As of this writing, I have not yet seen Christopher Nolan’s film Interstellar. But when I do get a chance to view it, I will be much more appreciative, thanks to Kip Thorne’s excellent guide, The Science of “Interstellar.” Famed for his previous books in this realm, such as Black Holes & Time Warps, Thorne has here given us a lavishly illustrated book that does a number of things wonderfully. In Part I, its first fifty or so pages, it delivers a compact primer of astrophysics and quantum physics. Many a longer book has been devoted to this topic with less effect. The rest of the book continues to teach, but with another eye cocked toward explaining the genesis of the film’s unique setups. Part II addresses black holes in general and the one depicted in the film in its specifics. Part III talks about the scenario of terrestrial environmental and cultural collapse imagined for the film.
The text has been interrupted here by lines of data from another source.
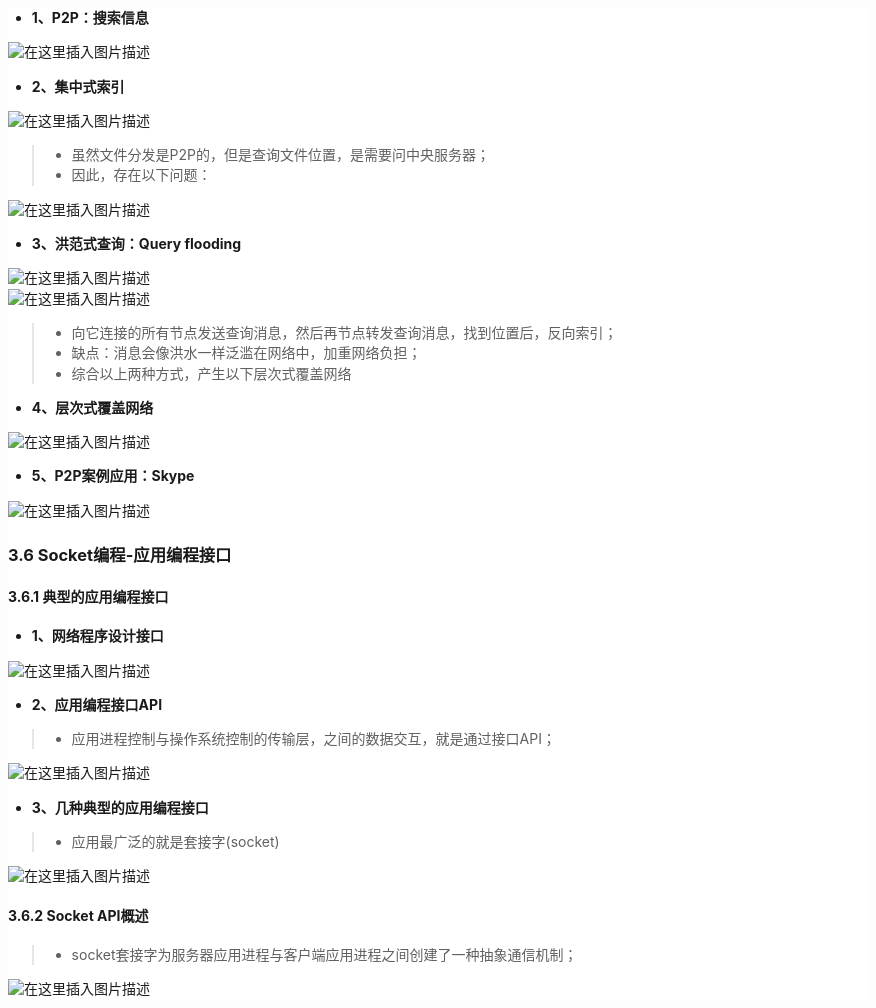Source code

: - **1、P2P：搜索信息**

![在这里插入图片描述](https://img-blog.csdnimg.cn/3bdc75c5bd834159ac5c26db46cecdce.png)

- **2、集中式索引**

![在这里插入图片描述](https://img-blog.csdnimg.cn/932c6707da784f3289636a10cb141c5d.png)

> - 虽然文件分发是P2P的，但是查询文件位置，是需要问中央服务器；
> - 因此，存在以下问题：

![在这里插入图片描述](https://img-blog.csdnimg.cn/cb8f5f02efa943a3a7eee5d1e4a10c00.png)

- **3、洪范式查询：Query flooding**

![在这里插入图片描述](https://img-blog.csdnimg.cn/dd225eebfb5d461a95ad8ddb650098c5.png)  
![在这里插入图片描述](https://img-blog.csdnimg.cn/46fca3a126a1468e884424cf5c66149f.png)

> - 向它连接的所有节点发送查询消息，然后再节点转发查询消息，找到位置后，反向索引；
> - 缺点：消息会像洪水一样泛滥在网络中，加重网络负担；
> - 综合以上两种方式，产生以下层次式覆盖网络

- **4、层次式覆盖网络**

![在这里插入图片描述](https://img-blog.csdnimg.cn/95fb261c2e8949b482771ae7f2b80646.png)

- **5、P2P案例应用：Skype**

![在这里插入图片描述](https://img-blog.csdnimg.cn/32b2565e60604fe3a1e894b05e3aa521.png)

### 3.6 Socket编程-应用编程接口

#### 3.6.1 典型的应用编程接口

- **1、网络程序设计接口**

![在这里插入图片描述](https://img-blog.csdnimg.cn/132f03d50ebe4905bdbd6be1228612b8.png)

- **2、应用编程接口API**

> - 应用进程控制与操作系统控制的传输层，之间的数据交互，就是通过接口API；

![在这里插入图片描述](https://img-blog.csdnimg.cn/3338b3a79dd74f4884f5d6634d0b29fd.png)

- **3、几种典型的应用编程接口**

> - 应用最广泛的就是套接字(socket)

![在这里插入图片描述](https://img-blog.csdnimg.cn/3c91859ef4464fdcac6ad20b2fffd44e.png)

#### 3.6.2 Socket API概述

> - socket套接字为服务器应用进程与客户端应用进程之间创建了一种抽象通信机制；

![在这里插入图片描述](https://img-blog.csdnimg.cn/b133211121054ad1aa8dcbb90adda504.png)

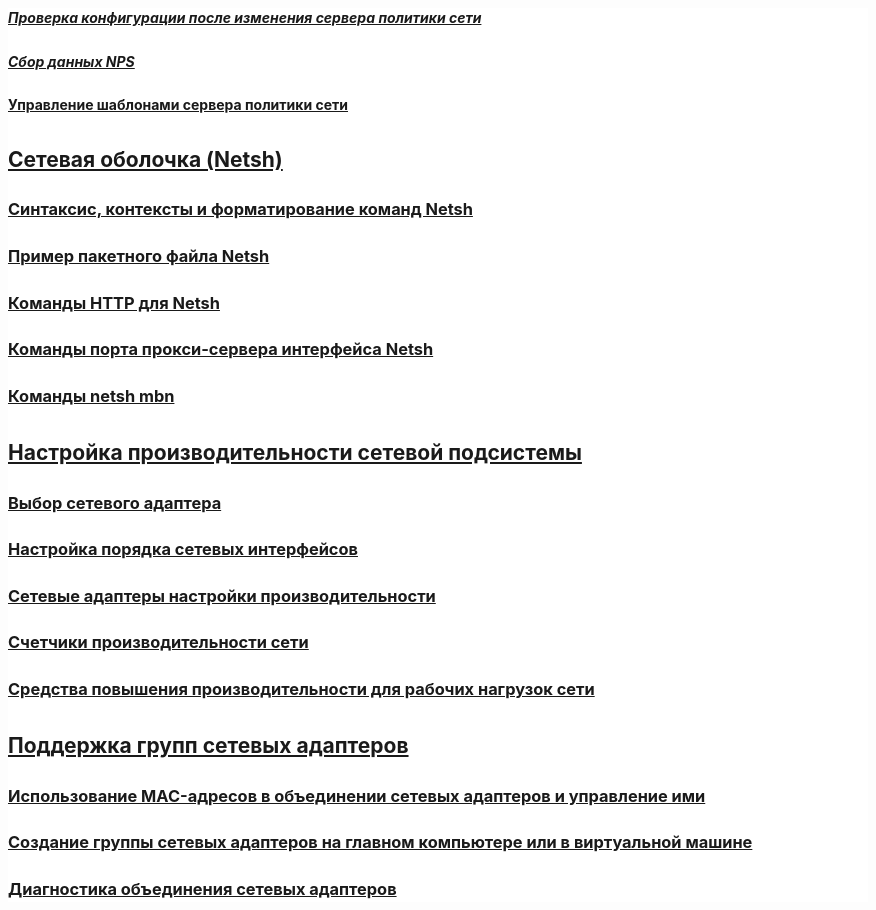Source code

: ##### [Проверка конфигурации после изменения сервера политики сети](technologies/nps/nps-manage-verify.md)
##### [Сбор данных NPS](technologies/nps/nps-data-collection.md)
#### [Управление шаблонами сервера политики сети](technologies/nps/nps-manage-templates.md)

## [Сетевая оболочка (Netsh)](technologies/netsh/netsh.md)
### [Синтаксис, контексты и форматирование команд Netsh](technologies/netsh/netsh-contexts.md)
### [Пример пакетного файла Netsh](technologies/netsh/netsh-wins.md)
### [Команды HTTP для Netsh](technologies/netsh/netsh-http.md)
### [Команды порта прокси-сервера интерфейса Netsh](technologies/netsh/netsh-interface-portproxy.md)
### [Команды netsh mbn](technologies/netsh/netsh-mbn.md)

## [Настройка производительности сетевой подсистемы](technologies/network-subsystem/net-sub-performance-top.md)
### [Выбор сетевого адаптера](technologies/network-subsystem/net-sub-choose-nic.md)
### [Настройка порядка сетевых интерфейсов](technologies/network-subsystem/net-sub-interface-metric.md)
### [Сетевые адаптеры настройки производительности](technologies/network-subsystem/net-sub-performance-tuning-nics.md)
### [Счетчики производительности сети](technologies/network-subsystem/net-sub-performance-counters.md)
### [Средства повышения производительности для рабочих нагрузок сети](technologies/network-subsystem/net-sub-performance-tools.md)

## [Поддержка групп сетевых адаптеров](technologies/nic-teaming/NIC-Teaming.md)
### [Использование MAC-адресов в объединении сетевых адаптеров и управление ими](technologies/nic-teaming/NIC-Teaming-MAC-address-Use-and-Management.md)
### [Создание группы сетевых адаптеров на главном компьютере или в виртуальной машине](technologies/nic-teaming/create-a-New-NIC-Team-on-a-Host-computer-or-VM.md)
### [Диагностика объединения сетевых адаптеров](technologies/nic-teaming/Troubleshooting-NIC-Teaming.md)
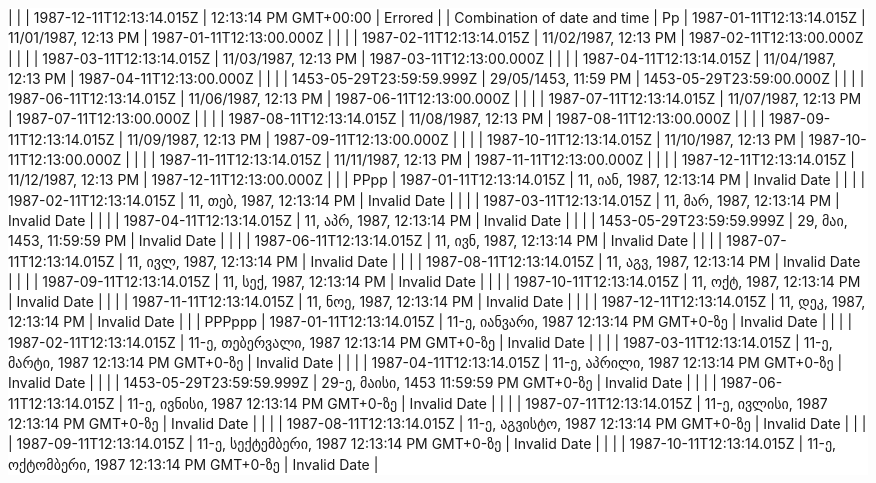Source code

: |                                      |              | 1987-12-11T12:13:14.015Z | 12:13:14 PM GMT+00:00                                     | Errored                  |
| Combination of date and time         | Pp           | 1987-01-11T12:13:14.015Z | 11/01/1987, 12:13 PM                                      | 1987-01-11T12:13:00.000Z |
|                                      |              | 1987-02-11T12:13:14.015Z | 11/02/1987, 12:13 PM                                      | 1987-02-11T12:13:00.000Z |
|                                      |              | 1987-03-11T12:13:14.015Z | 11/03/1987, 12:13 PM                                      | 1987-03-11T12:13:00.000Z |
|                                      |              | 1987-04-11T12:13:14.015Z | 11/04/1987, 12:13 PM                                      | 1987-04-11T12:13:00.000Z |
|                                      |              | 1453-05-29T23:59:59.999Z | 29/05/1453, 11:59 PM                                      | 1453-05-29T23:59:00.000Z |
|                                      |              | 1987-06-11T12:13:14.015Z | 11/06/1987, 12:13 PM                                      | 1987-06-11T12:13:00.000Z |
|                                      |              | 1987-07-11T12:13:14.015Z | 11/07/1987, 12:13 PM                                      | 1987-07-11T12:13:00.000Z |
|                                      |              | 1987-08-11T12:13:14.015Z | 11/08/1987, 12:13 PM                                      | 1987-08-11T12:13:00.000Z |
|                                      |              | 1987-09-11T12:13:14.015Z | 11/09/1987, 12:13 PM                                      | 1987-09-11T12:13:00.000Z |
|                                      |              | 1987-10-11T12:13:14.015Z | 11/10/1987, 12:13 PM                                      | 1987-10-11T12:13:00.000Z |
|                                      |              | 1987-11-11T12:13:14.015Z | 11/11/1987, 12:13 PM                                      | 1987-11-11T12:13:00.000Z |
|                                      |              | 1987-12-11T12:13:14.015Z | 11/12/1987, 12:13 PM                                      | 1987-12-11T12:13:00.000Z |
|                                      | PPpp         | 1987-01-11T12:13:14.015Z | 11, იან, 1987, 12:13:14 PM                                | Invalid Date             |
|                                      |              | 1987-02-11T12:13:14.015Z | 11, თებ, 1987, 12:13:14 PM                                | Invalid Date             |
|                                      |              | 1987-03-11T12:13:14.015Z | 11, მარ, 1987, 12:13:14 PM                                | Invalid Date             |
|                                      |              | 1987-04-11T12:13:14.015Z | 11, აპრ, 1987, 12:13:14 PM                                | Invalid Date             |
|                                      |              | 1453-05-29T23:59:59.999Z | 29, მაი, 1453, 11:59:59 PM                                | Invalid Date             |
|                                      |              | 1987-06-11T12:13:14.015Z | 11, ივნ, 1987, 12:13:14 PM                                | Invalid Date             |
|                                      |              | 1987-07-11T12:13:14.015Z | 11, ივლ, 1987, 12:13:14 PM                                | Invalid Date             |
|                                      |              | 1987-08-11T12:13:14.015Z | 11, აგვ, 1987, 12:13:14 PM                                | Invalid Date             |
|                                      |              | 1987-09-11T12:13:14.015Z | 11, სექ, 1987, 12:13:14 PM                                | Invalid Date             |
|                                      |              | 1987-10-11T12:13:14.015Z | 11, ოქტ, 1987, 12:13:14 PM                                | Invalid Date             |
|                                      |              | 1987-11-11T12:13:14.015Z | 11, ნოე, 1987, 12:13:14 PM                                | Invalid Date             |
|                                      |              | 1987-12-11T12:13:14.015Z | 11, დეკ, 1987, 12:13:14 PM                                | Invalid Date             |
|                                      | PPPppp       | 1987-01-11T12:13:14.015Z | 11-ე, იანვარი, 1987 12:13:14 PM GMT+0-ზე                  | Invalid Date             |
|                                      |              | 1987-02-11T12:13:14.015Z | 11-ე, თებერვალი, 1987 12:13:14 PM GMT+0-ზე                | Invalid Date             |
|                                      |              | 1987-03-11T12:13:14.015Z | 11-ე, მარტი, 1987 12:13:14 PM GMT+0-ზე                    | Invalid Date             |
|                                      |              | 1987-04-11T12:13:14.015Z | 11-ე, აპრილი, 1987 12:13:14 PM GMT+0-ზე                   | Invalid Date             |
|                                      |              | 1453-05-29T23:59:59.999Z | 29-ე, მაისი, 1453 11:59:59 PM GMT+0-ზე                    | Invalid Date             |
|                                      |              | 1987-06-11T12:13:14.015Z | 11-ე, ივნისი, 1987 12:13:14 PM GMT+0-ზე                   | Invalid Date             |
|                                      |              | 1987-07-11T12:13:14.015Z | 11-ე, ივლისი, 1987 12:13:14 PM GMT+0-ზე                   | Invalid Date             |
|                                      |              | 1987-08-11T12:13:14.015Z | 11-ე, აგვისტო, 1987 12:13:14 PM GMT+0-ზე                  | Invalid Date             |
|                                      |              | 1987-09-11T12:13:14.015Z | 11-ე, სექტემბერი, 1987 12:13:14 PM GMT+0-ზე               | Invalid Date             |
|                                      |              | 1987-10-11T12:13:14.015Z | 11-ე, ოქტომბერი, 1987 12:13:14 PM GMT+0-ზე                | Invalid Date             |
The use of cosmic wormholes as a transportation system is explicated in Part IV. Part V explores the realm around Gargantua, the film’s gravitic enigma. “Extreme physics” — the theory of “branes” and other dimensions — gets a look in Part VI. And the final section focuses on the perplexing incidents that constitute the film’s climax. Threaded throughout this is a kind of broadly applicable meta-commentary on the interface between science and science fiction, how any respectful creator can learn to accommodate the hard facts. Throughout the book, Thorne’s amiable, lucid, metaphor-rich prose — carefully labeled section by section as to whether it represents “truth,” “educated guess” or “speculation” — enchants the reader while letting us share his professional insights and his optimism that science can lead us past danger and into a brighter future.